28. The bow that is in the cloud This, of course, refers to the well-known symbol of God’s covenant made with Noah (Genesis 9:13). The bow was also among the Babylonians considered as the sign of covenant. Ezekiel did not see in this a sign of the “covenant of redemption” any more than he saw a hidden meaning in the man on the throne. No doubt this was one of the instances when a prophet sought to look into the glorious mysteries of the future and was not able (1 Peter 1:10-12).
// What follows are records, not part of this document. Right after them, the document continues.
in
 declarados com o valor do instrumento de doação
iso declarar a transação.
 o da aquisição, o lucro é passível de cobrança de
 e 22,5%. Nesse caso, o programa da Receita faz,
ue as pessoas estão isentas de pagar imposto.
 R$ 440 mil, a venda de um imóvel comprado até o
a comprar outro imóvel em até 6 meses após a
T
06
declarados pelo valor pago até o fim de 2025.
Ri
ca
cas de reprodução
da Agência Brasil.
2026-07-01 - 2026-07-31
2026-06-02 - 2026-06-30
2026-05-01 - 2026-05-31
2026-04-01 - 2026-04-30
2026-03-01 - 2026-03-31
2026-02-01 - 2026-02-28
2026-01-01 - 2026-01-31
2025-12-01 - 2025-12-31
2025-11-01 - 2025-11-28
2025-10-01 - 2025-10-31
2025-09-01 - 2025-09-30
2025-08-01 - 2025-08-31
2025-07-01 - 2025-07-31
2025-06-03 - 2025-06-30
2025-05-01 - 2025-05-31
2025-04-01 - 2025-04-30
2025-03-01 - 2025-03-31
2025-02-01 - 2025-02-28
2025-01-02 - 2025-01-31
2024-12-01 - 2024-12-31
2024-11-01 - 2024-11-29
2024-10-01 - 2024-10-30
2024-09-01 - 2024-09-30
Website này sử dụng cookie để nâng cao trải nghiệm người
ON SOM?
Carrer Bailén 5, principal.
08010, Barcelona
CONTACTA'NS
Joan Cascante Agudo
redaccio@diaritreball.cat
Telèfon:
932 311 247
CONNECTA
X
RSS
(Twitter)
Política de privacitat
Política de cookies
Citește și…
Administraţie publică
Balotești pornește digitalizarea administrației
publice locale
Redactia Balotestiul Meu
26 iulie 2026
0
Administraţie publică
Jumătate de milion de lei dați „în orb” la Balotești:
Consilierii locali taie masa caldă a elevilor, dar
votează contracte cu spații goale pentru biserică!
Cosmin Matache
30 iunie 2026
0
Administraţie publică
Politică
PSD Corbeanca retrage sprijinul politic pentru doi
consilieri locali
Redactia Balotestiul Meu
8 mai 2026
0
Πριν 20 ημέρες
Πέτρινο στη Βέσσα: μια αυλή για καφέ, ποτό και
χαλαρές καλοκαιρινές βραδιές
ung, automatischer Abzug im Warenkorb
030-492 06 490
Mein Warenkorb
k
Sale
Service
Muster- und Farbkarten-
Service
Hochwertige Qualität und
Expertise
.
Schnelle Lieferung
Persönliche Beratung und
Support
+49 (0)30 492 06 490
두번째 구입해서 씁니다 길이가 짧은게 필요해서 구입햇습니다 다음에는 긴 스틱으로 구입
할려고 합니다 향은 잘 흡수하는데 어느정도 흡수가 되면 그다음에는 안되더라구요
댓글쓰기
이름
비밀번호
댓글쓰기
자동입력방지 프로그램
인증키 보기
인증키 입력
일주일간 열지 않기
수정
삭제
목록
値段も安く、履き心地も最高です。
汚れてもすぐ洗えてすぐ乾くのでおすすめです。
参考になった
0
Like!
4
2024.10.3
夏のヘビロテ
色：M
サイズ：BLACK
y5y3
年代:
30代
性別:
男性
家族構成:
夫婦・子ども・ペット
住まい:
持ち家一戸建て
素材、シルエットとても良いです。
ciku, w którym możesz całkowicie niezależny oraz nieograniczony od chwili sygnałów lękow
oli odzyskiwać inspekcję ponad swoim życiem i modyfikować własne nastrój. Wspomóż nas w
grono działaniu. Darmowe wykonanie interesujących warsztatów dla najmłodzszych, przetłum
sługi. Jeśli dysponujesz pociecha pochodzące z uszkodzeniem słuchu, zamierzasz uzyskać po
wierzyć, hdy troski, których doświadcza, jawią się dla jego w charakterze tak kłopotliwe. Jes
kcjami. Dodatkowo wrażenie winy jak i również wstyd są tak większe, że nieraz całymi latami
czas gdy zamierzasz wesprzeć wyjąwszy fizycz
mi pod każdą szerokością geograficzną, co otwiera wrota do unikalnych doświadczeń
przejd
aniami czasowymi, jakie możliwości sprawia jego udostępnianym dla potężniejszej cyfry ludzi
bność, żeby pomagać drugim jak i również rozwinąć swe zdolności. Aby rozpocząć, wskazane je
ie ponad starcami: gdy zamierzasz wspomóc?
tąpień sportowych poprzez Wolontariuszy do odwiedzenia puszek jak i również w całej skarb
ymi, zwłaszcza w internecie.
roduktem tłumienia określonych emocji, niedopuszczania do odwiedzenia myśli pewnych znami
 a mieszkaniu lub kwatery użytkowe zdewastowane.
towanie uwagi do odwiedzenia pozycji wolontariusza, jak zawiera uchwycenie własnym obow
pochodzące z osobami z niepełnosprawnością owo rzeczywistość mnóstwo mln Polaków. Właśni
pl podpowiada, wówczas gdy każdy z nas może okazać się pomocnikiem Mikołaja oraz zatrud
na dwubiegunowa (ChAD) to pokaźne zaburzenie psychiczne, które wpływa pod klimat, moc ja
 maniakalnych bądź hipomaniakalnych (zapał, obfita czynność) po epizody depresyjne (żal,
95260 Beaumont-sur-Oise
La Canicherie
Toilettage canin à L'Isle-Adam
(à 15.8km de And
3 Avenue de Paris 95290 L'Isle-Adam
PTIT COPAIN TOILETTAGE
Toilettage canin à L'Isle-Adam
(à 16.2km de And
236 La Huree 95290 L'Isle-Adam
Yet it would be stupidity if we who have been enlightened by Him who “opened the Scriptures,” and of whom holy men spake as they were moved of the Holy Ghost did not see a heavenly beauty and significance in the rainbow which surrounded “the appearance of a man” upon the throne of the Almighty. “This brightness was round about Jehovah’s head: a halo of glory, a diadem of transcendent beauty, redemption’s matchless crown. In it are blended all the attributes of divine perfection, from the scarlet hue of righteousness to the soft blue of perfect peace. On the raindrops this heavenly bow of beauty is sketched as if to suggest that in the daily gifts which flow from the divine hand we may discern the everlasting covenant, ordered in all things and sure.” Pulpit Commentary.

This was the appearance of the likeness of the glory of the Lord Once more comes the affirmation from astonished lips that, whatever the reality may be, he has truly described the “vision of God” as it was given to him. No wonder that Ezekiel felt himself compelled to repeat again and again that he only claimed that he had seen “the appearance of a likeness” of God; for no man in all the earth for six centuries to come could understand the vision. It almost seemed a blasphemous thing to see, even in vision, a man or even the likeness of a man upon Jehovah’s throne. All that Ezekiel continues to affirm, realizing how distasteful the fact will still appear to his people, is that he did see “the appearance of the likeness of the glory of the Lord.”